MATERIAL PROVIDED:
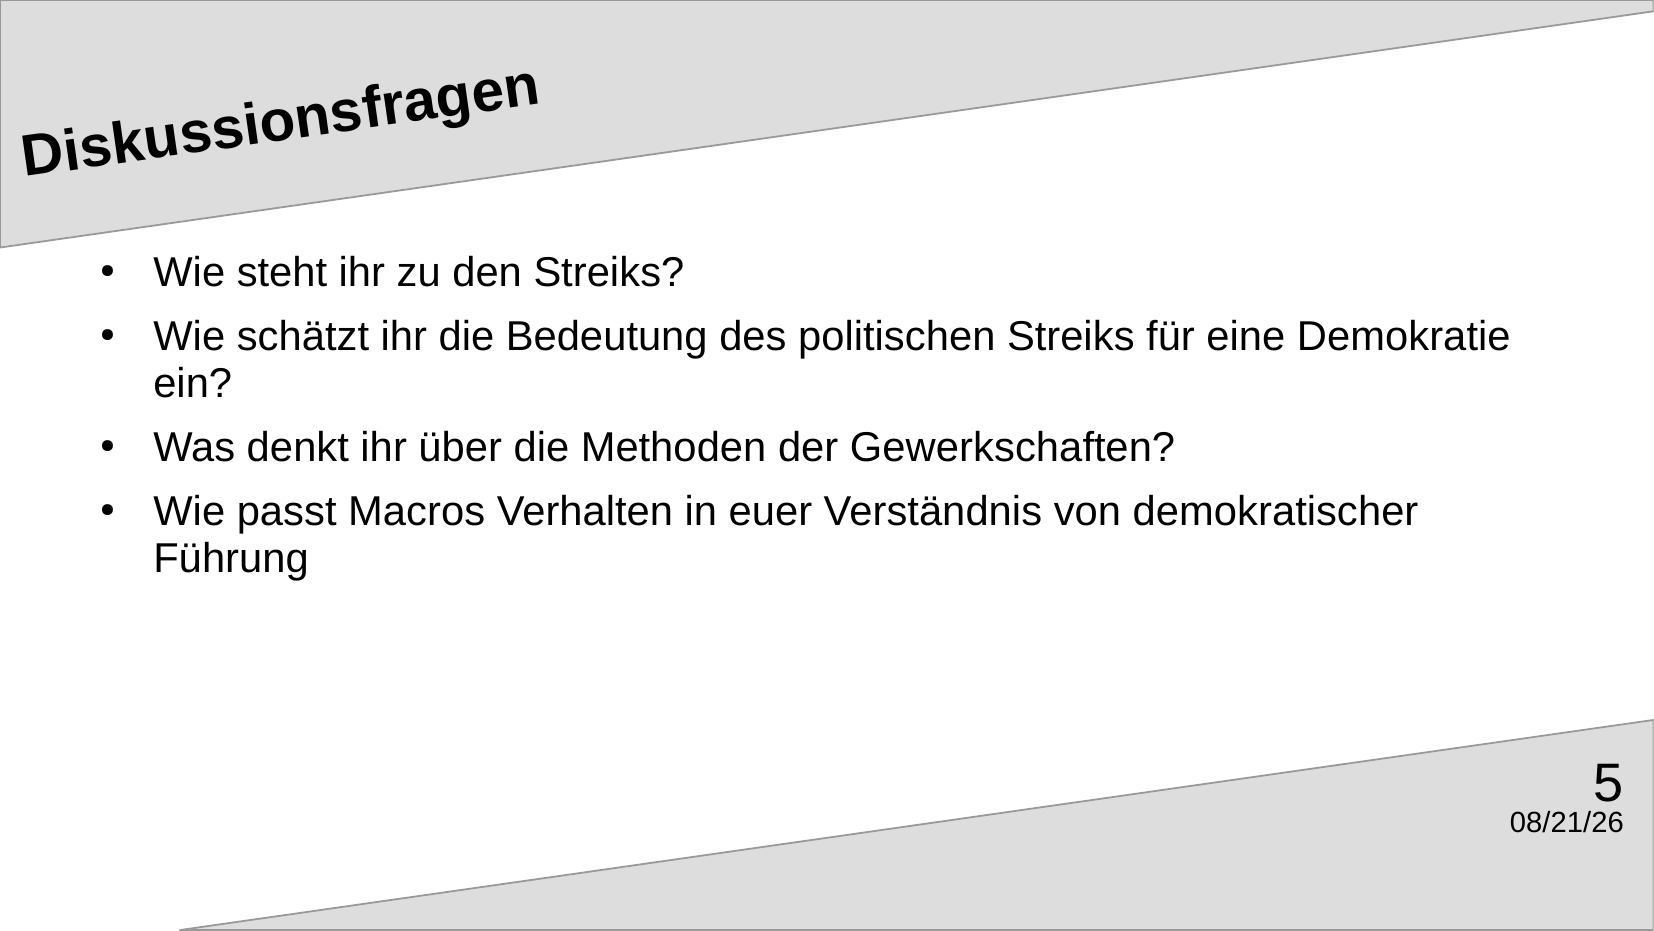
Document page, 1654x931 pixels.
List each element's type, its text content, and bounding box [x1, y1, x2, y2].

list Wie steht ihr zu den Streiks? Wie schätzt ihr die Bedeutung des politischen Streiks für eine Demokratie ein? Was denkt ihr über die Methoden der Gewerkschaften? Wie passt Macros Verhalten in euer Verständnis von demokratischer Führung [82, 248, 1538, 789]
title Diskussionsfragen [11, 0, 1496, 235]
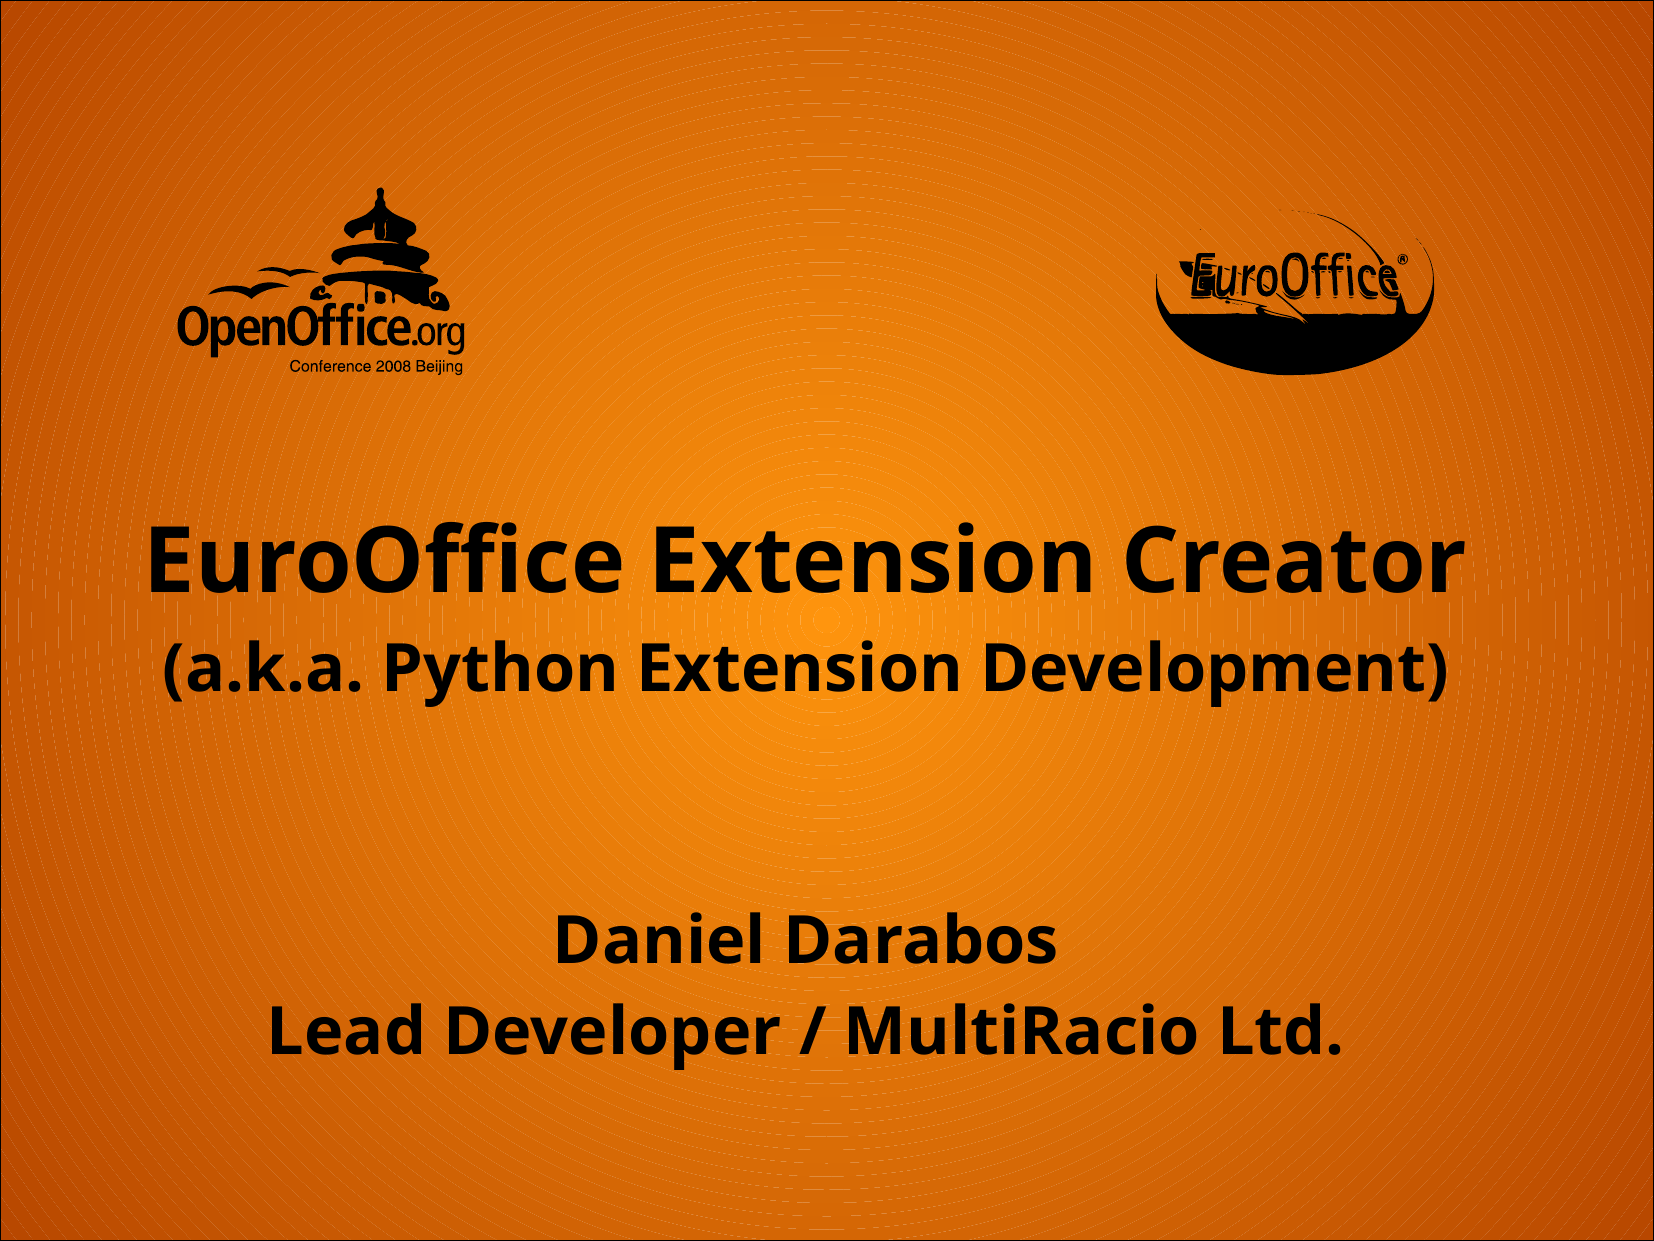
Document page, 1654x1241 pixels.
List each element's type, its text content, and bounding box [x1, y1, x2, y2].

text_box EuroOffice Extension Creator (a.k.a. Python Extension Development) Daniel Darabos Lead Developer / MultiRacio Ltd. [37, 487, 1576, 1126]
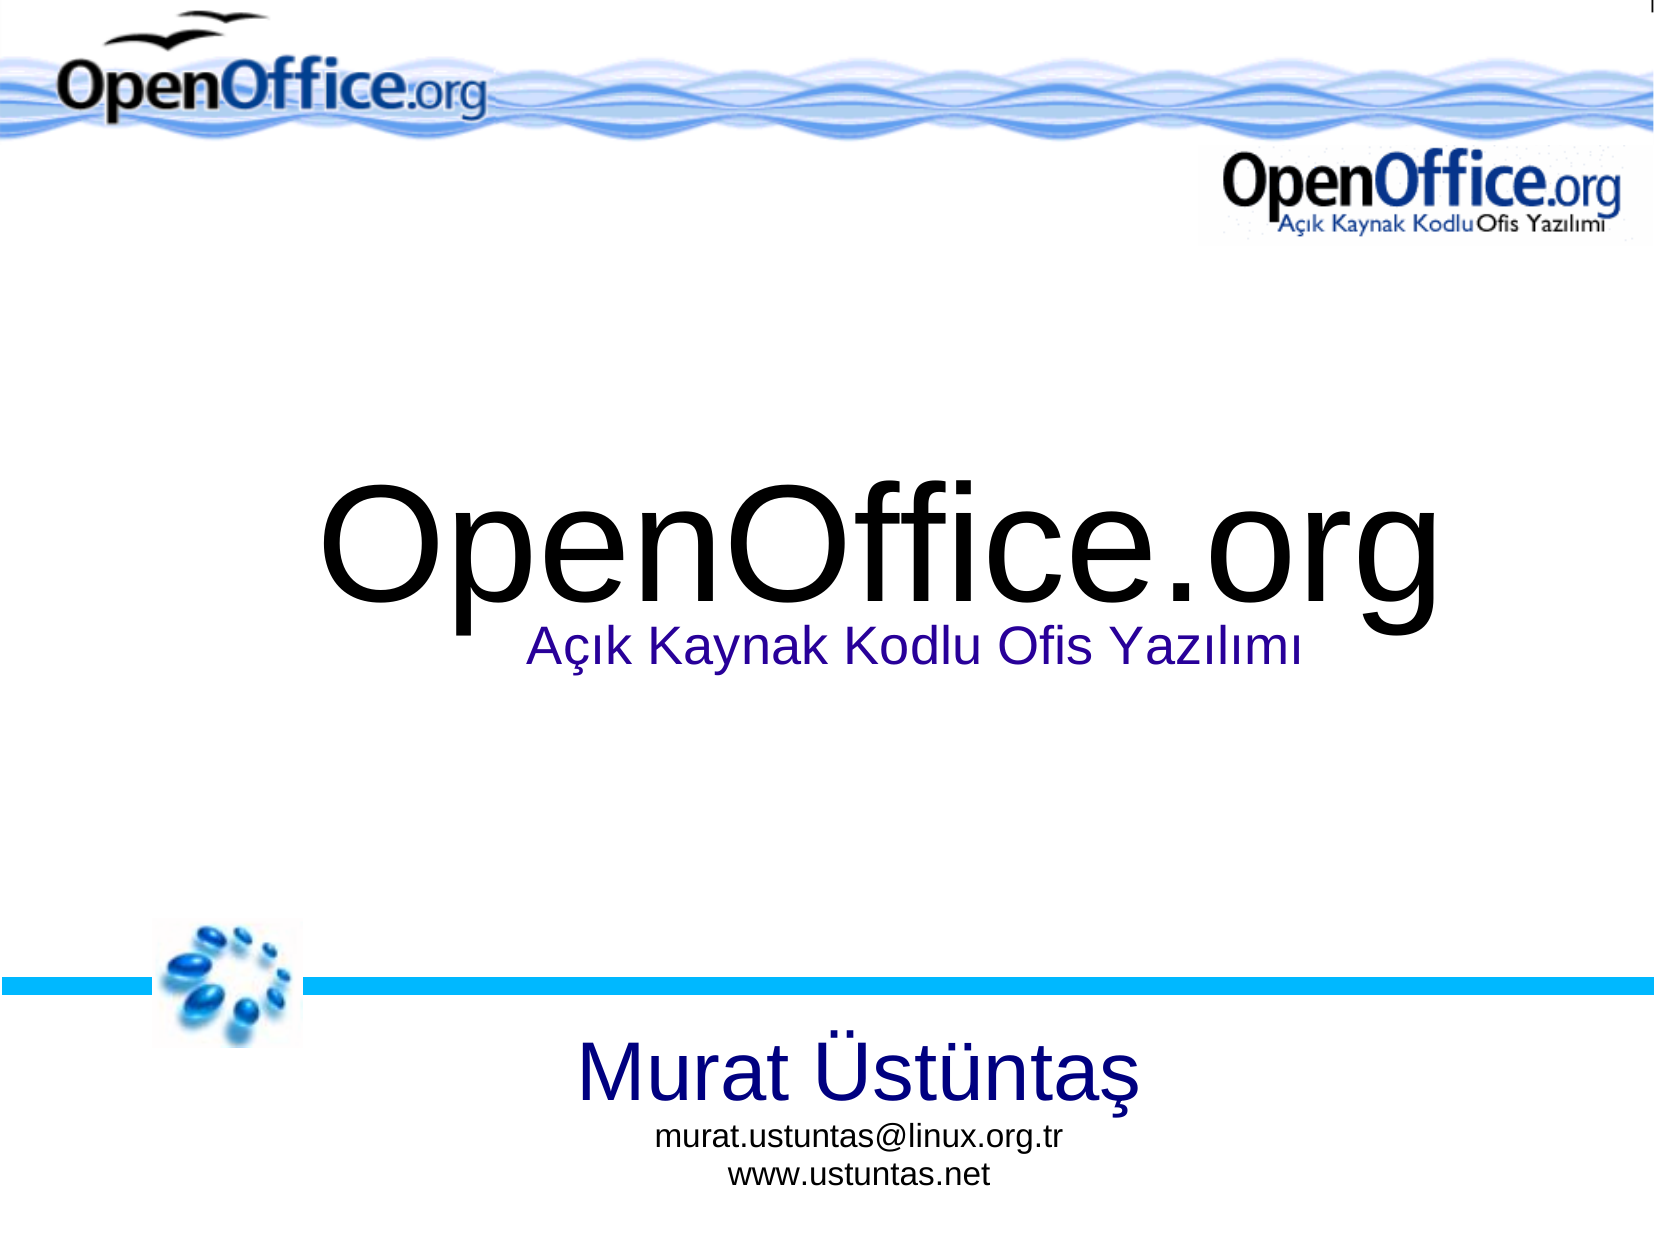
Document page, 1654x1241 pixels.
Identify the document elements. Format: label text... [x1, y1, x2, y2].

text_box Murat Üstüntaş murat.ustuntas@linux.org.tr www.ustuntas.net [346, 1017, 1373, 1200]
picture [0, 0, 1654, 246]
text_box OpenOffice.org [301, 442, 1555, 827]
text_box [303, 977, 1654, 995]
text_box [2, 977, 152, 995]
picture [152, 918, 303, 1048]
text_box Açık Kaynak Kodlu Ofis Yazılımı [512, 608, 1410, 746]
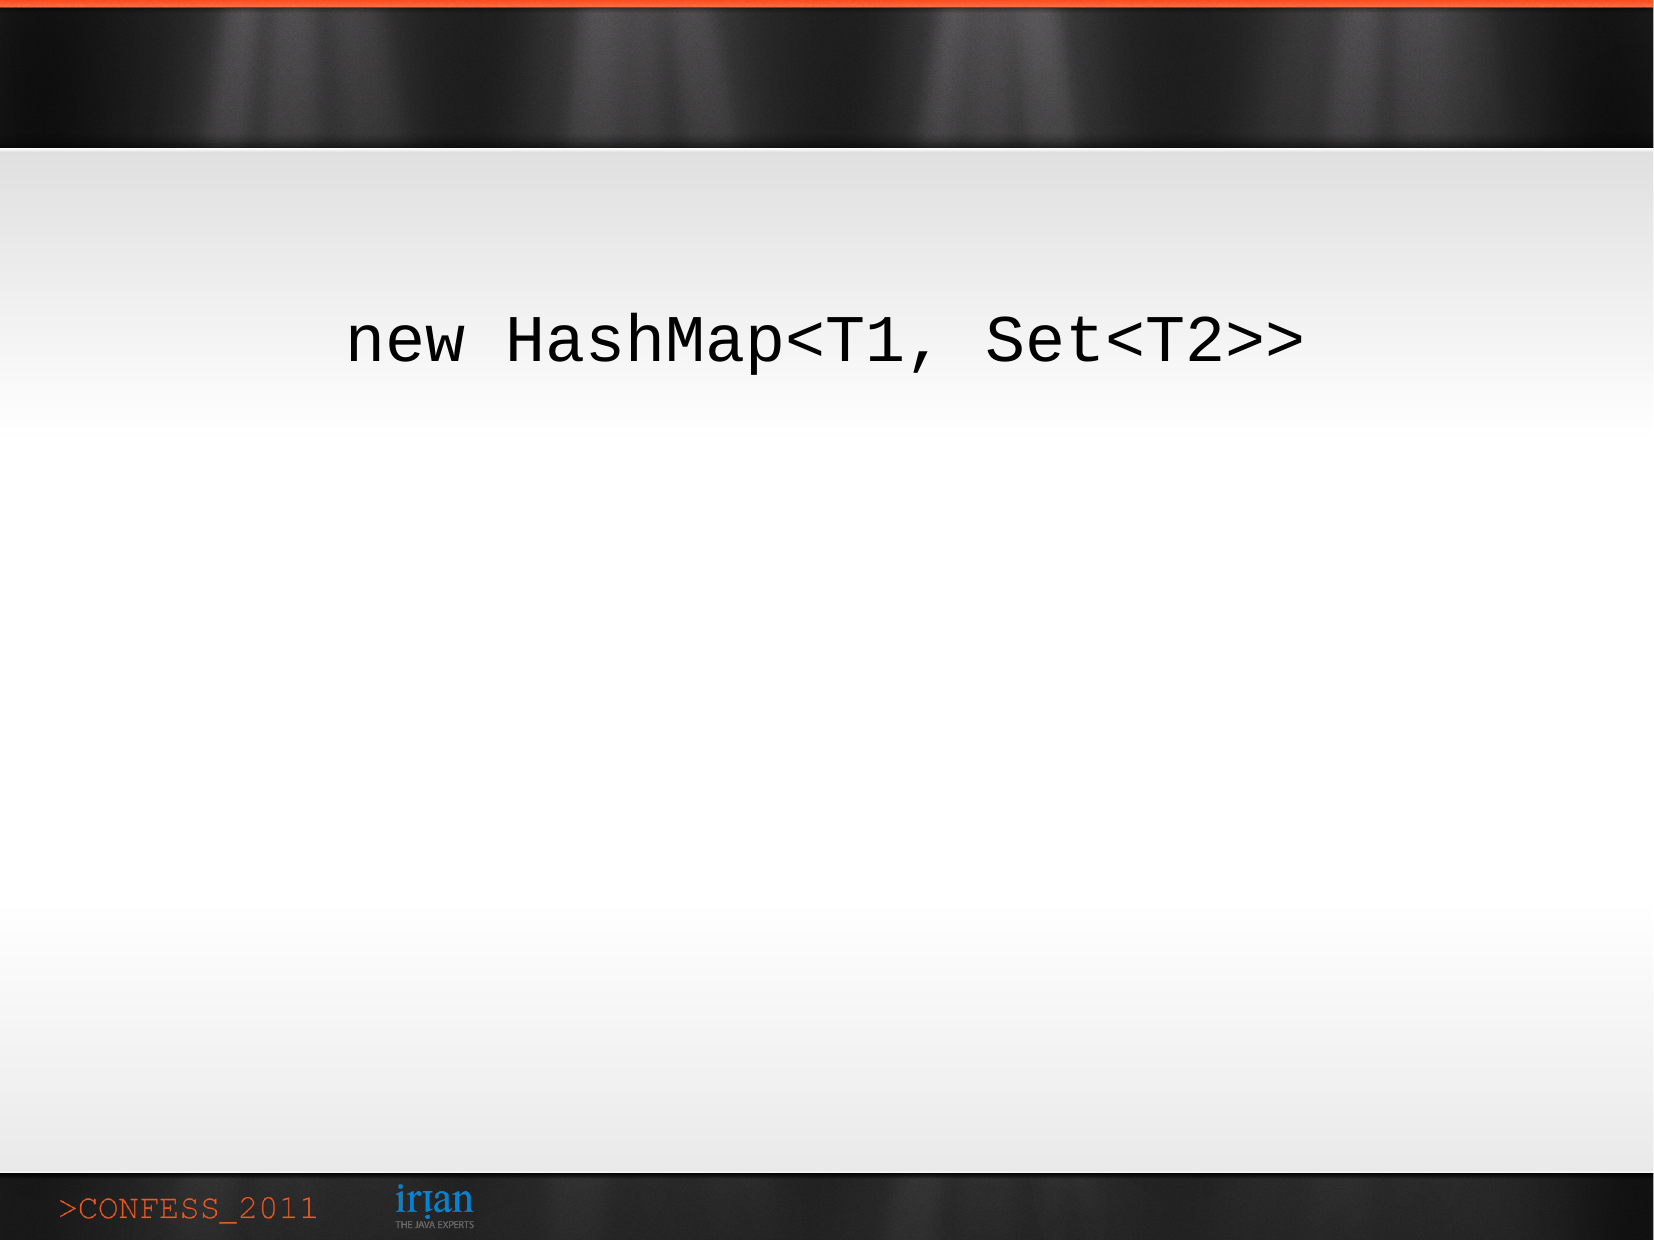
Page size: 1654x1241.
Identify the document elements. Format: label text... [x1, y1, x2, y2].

picture [0, 0, 1654, 1240]
subtitle new HashMap<T1, Set<T2>> [80, 305, 1570, 1125]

WHAT THE TASK ASKS: Rewrite all of the rows above, leaving out the pictures, with "bounding box" swapped for "enclosing rectangle" and nothing else changed.

EXERCISE RESPONSE:
Document page, 1654x931 pixels.
List each element's type, its text content, and enclosing rectangle [x1, y1, x2, y2].

list Wie steht ihr zu den Streiks? Wie schätzt ihr die Bedeutung des politischen Streiks für eine Demokratie ein? Was denkt ihr über die Methoden der Gewerkschaften? Wie passt Macros Verhalten in euer Verständnis von demokratischer Führung [82, 248, 1538, 789]
title Diskussionsfragen [11, 0, 1496, 235]
Document page, 1654x1241 pixels.
List each element's type, its text content, and enclosing rectangle [x1, y1, x2, y2].

text_box EuroOffice Extension Creator (a.k.a. Python Extension Development) Daniel Darabos Lead Developer / MultiRacio Ltd. [37, 487, 1576, 1126]
Document page, 1654x1241 pixels.
Identify the document elements. Format: label text... [x1, y1, x2, y2].

text_box Murat Üstüntaş murat.ustuntas@linux.org.tr www.ustuntas.net [346, 1017, 1373, 1200]
picture [0, 0, 1654, 246]
text_box OpenOffice.org [301, 442, 1555, 827]
text_box [303, 977, 1654, 995]
text_box [2, 977, 152, 995]
picture [152, 918, 303, 1048]
text_box Açık Kaynak Kodlu Ofis Yazılımı [512, 608, 1410, 746]
Page size: 1654x1241.
Identify the document elements. Format: label text... [x1, y1, x2, y2].

picture [0, 0, 1654, 1240]
subtitle new HashMap<T1, Set<T2>> [80, 305, 1570, 1125]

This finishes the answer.